Below are the opinions of the author, not a formal position of the Libertarian Party of Maryland.
Election day has arrived and today, November 3rd, is the last day you can vote for candidates who consistently and vigorously support liberty in Maryland. Voting for Jo Jorgensen for President and Jeremy ‘Spike’ Cohen for Vice-President may not change this year’s electoral votes from Maryland, but every vote counts towards sending an unequivocal signal that you support liberty as a value in our political system.
The Republican and Democratic candidates are compromised. They pretend to care about liberty while announcing schemes that will reduce your liberty and limit your ability to make choices to direct your life. They may gratuitously pick one or two of our issues to support, rhetorically, but ask yourself how long have their parties paid lip service to such issues but failed to deliver? It is the ultimate version of the Charlie Brown football trick and sadly, many will think the ball will be there to kick this next time because of course this is the “most important election of our lifetime.” We’ve all heard that before. We’ll no doubt hear it again.

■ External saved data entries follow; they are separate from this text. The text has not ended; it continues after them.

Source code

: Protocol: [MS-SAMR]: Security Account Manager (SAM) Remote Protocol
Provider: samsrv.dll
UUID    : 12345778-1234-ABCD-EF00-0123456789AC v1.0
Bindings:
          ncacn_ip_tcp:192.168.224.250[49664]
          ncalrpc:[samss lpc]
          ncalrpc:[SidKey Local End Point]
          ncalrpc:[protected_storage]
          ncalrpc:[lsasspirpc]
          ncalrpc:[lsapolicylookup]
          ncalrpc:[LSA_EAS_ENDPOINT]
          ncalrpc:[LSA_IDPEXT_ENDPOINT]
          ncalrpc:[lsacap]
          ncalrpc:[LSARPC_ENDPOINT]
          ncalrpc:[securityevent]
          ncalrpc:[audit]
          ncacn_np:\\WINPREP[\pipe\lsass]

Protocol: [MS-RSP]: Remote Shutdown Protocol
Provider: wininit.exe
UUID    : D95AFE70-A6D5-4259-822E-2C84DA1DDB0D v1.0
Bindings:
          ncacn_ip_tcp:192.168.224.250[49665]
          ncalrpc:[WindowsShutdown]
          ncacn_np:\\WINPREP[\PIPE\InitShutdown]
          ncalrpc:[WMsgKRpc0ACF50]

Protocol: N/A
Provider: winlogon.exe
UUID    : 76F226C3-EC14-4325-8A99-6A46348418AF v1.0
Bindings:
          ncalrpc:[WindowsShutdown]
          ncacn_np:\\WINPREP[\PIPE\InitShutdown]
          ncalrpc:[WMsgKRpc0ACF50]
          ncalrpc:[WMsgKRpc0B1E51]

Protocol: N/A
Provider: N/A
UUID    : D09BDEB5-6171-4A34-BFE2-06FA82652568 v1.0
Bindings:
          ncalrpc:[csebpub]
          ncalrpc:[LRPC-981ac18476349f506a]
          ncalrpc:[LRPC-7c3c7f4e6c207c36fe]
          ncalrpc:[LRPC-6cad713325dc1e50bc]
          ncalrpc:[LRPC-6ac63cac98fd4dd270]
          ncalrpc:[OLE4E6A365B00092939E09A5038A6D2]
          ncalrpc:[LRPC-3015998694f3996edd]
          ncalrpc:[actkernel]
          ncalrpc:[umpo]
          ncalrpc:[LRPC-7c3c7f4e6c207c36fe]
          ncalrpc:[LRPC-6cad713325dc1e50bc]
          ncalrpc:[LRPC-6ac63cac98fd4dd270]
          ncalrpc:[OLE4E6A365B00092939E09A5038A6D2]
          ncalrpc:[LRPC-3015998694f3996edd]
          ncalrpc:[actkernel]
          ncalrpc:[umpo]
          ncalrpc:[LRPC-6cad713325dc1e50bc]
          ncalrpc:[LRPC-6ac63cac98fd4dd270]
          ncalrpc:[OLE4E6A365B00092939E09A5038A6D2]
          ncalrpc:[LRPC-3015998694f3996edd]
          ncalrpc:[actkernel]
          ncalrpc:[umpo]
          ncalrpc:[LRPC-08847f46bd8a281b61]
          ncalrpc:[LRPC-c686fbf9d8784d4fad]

It is easy to get disheartened by the political process, especially in Maryland when there is almost no chance that anyone other than the Democrat will win. But that also gives voters who care about certain issues greater license to vote their conscience rather than settle for voting for or against the old legacy parties.
- Voting Libertarian is the strongest signal you can send if you support the right of self-defense and the 2nd Amendment protections.
- Voting Libertarian is the strongest signal you can send if you support a substantial reduction in the size and scope of government and government authority.
- Voting Libertarian is the strongest signal you can send if you support uncompromising solutions to ending police brutality and abuse.
- Voting Libertarian is the strongest signal you can send if you support ending the failed drug war and finally legalizing cannabis.
- Voting Libertarian is the strongest signal you can send if you want a rollback of the privacy intrusions of the surveillance state.
- Voting Libertarian is the strongest signal you can send if you want private, not public, solutions towards jobs, a healthy and fair economy, better education, better health care, and private environmental solutions.
- Voting Libertarian is the strongest signal you can send if you want an end to the foreign wars and the constant foreign interventionism.
- Voting Libertarian is the strongest signal you can send if you want really eliminate oppressive taxes and begin balancing budgets rather than passing debt down to future generations.
Voting Libertarian sends these signals to the political system because the Libertarian candidates Jo Jorgensen and Spike Cohen are, like the countless other Libertarian candidates all around the country, uncompromising in their commitment to these values. It sends these signals clearly because a vote for a Libertarian is for a party that is consistently advocating for these values. Voting for the old legacy parties’ candidates sends almost no signal other than you dislike or like Trump’s personality politics. Whomever wins will have almost no mandate on issues because this election hasn’t been about issues (that won’t stop the victor’s supporters for trying to interpret the outcome as a mandate for their preferred positions).
Not voting at all is worse still, because you provide no input that isn’t interpreted as silence. The silence of others is always interpreted, like the false mandate, as a reflection of the interpreter’s preconceived beliefs, not those of the non-voter. It will never be interpreted as a rejection of the system or their candidates (that’s what a vote for a Libertarian does), because in politics, like much of life, it is all about who stands up and is counted for something. The politicians, the media, your fellow citizens, they cannot hazard to guess what you mean by your decision not to vote, but if there was a Libertarian on the ballot and you didn’t vote, they can conclude you were not committed enough to liberty to at least give your support to a candidate who tried to bring liberty into the electoral process. With that conclusion in hand, they can feel safe that you won’t bother them further. If you want to bother the political class further, you’ll have to vote for an alternative. You will have to vote Libertarian.
Finally, I want to thank all the volunteers, the donors, and the candidates who put so much time and effort to participate in the political process and support the Libertarian Party of Maryland. There is nothing easy about our brand of politics. Unlike most voters who just have to register, we had to work hard just to be given the chance to vote for our candidates. We had to gather petition signatures for countless hours. We took time off from work, from our families, from our hobbies, to let a Libertarian option be represented. In doing so we help build the platform upon which future growth can occur. Every step forward prevents a step backwards, every step forward puts us in the position to bring some future child into a world that is free.